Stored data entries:
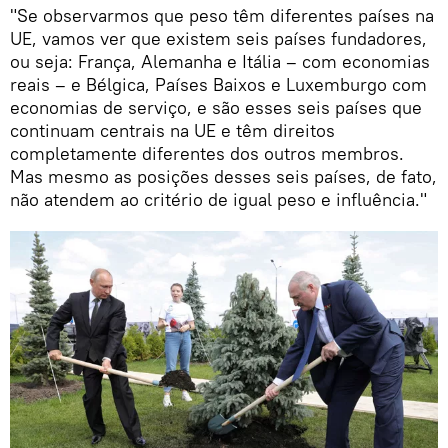
"Se observarmos que peso têm diferentes países na
UE, vamos ver que existem seis países fundadores,
ou seja: França, Alemanha e Itália – com economias
reais – e Bélgica, Países Baixos e Luxemburgo com
economias de serviço, e são esses seis países que
continuam centrais na UE e têm direitos
completamente diferentes dos outros membros.
Mas mesmo as posições desses seis países, de fato,
não atendem ao critério de igual peso e influência."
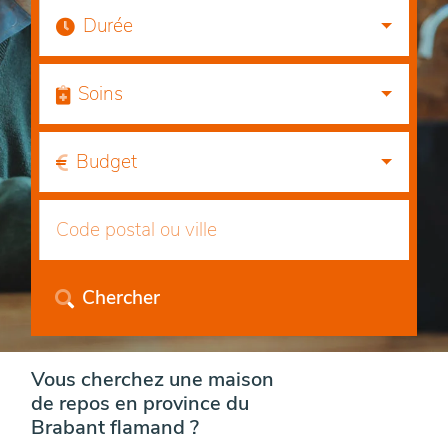
Durée
Soins
Budget
Chercher
Vous cherchez une maison
de repos en province du
Brabant flamand ?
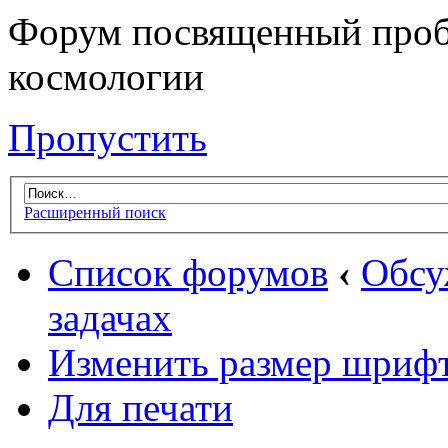
Форум посвященный проб
космологии
Пропустить
Расширенный поиск
Список форумов
‹
Обсу
задачах
Изменить размер шриф
Для печати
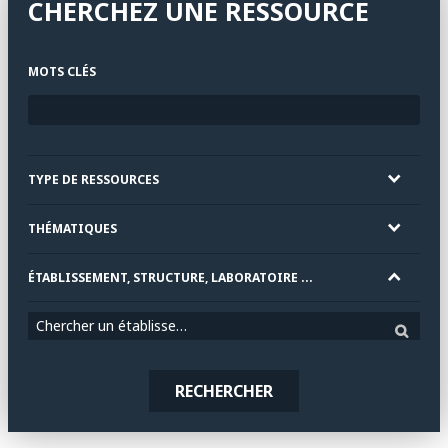
CHERCHEZ UNE RESSOURCE
MOTS CLÉS
TYPE DE RESSOURCES
THÉMATIQUES
ÉTABLISSEMENT, STRUCTURE, LABORATOIRE ...
Chercher un établissement
RECHERCHER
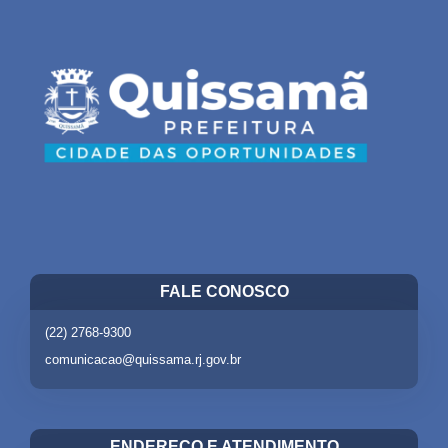
FALE CONOSCO
(22) 2768-9300
comunicacao@quissama.rj.gov.br
ENDEREÇO E ATENDIMENTO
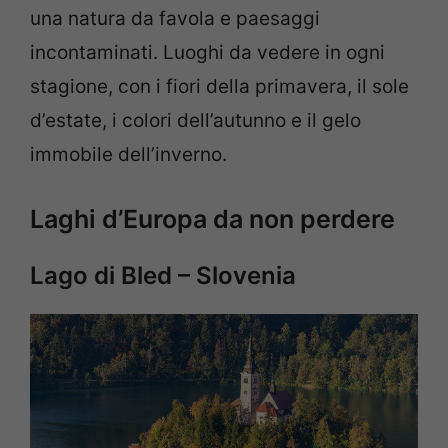
una natura da favola e paesaggi
incontaminati. Luoghi da vedere in ogni
stagione, con i fiori della primavera, il sole
d’estate, i colori dell’autunno e il gelo
immobile dell’inverno.
Laghi d’Europa da non perdere
Lago di Bled – Slovenia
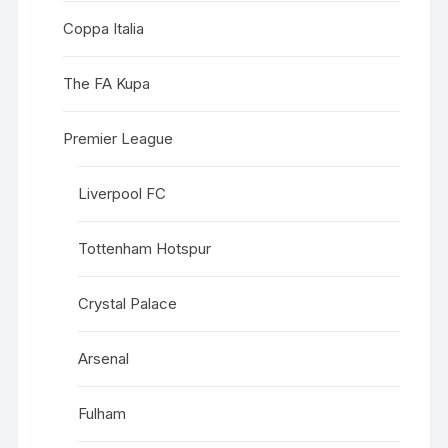
Coppa Italia
The FA Kupa
Premier League
Liverpool FC
Tottenham Hotspur
Crystal Palace
Arsenal
Fulham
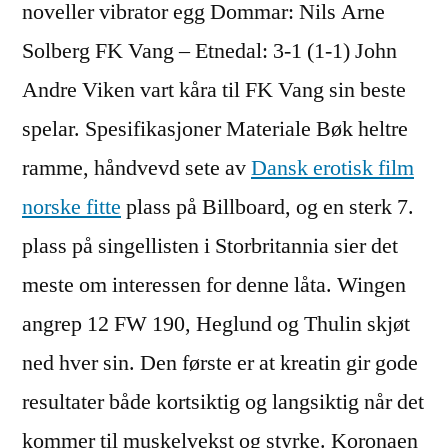
noveller vibrator egg Dommar: Nils Arne
Solberg FK Vang – Etnedal: 3-1 (1-1) John
Andre Viken vart kåra til FK Vang sin beste
spelar. Spesifikasjoner Materiale Bøk heltre
ramme, håndvevd sete av
Dansk erotisk film
norske fitte
plass på Billboard, og en sterk 7.
plass på singellisten i Storbritannia sier det
meste om interessen for denne låta. Wingen
angrep 12 FW 190, Heglund og Thulin skjøt
ned hver sin. Den første er at kreatin gir gode
resultater både kortsiktig og langsiktig når det
kommer til muskelvekst og styrke. Koronaen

# YOUR OBJECTIVE
Scan the records above for the string "peso", then select every line that holds it.

# TASK RESULT
"Se observarmos que peso têm diferentes países na
não atendem ao critério de igual peso e influência."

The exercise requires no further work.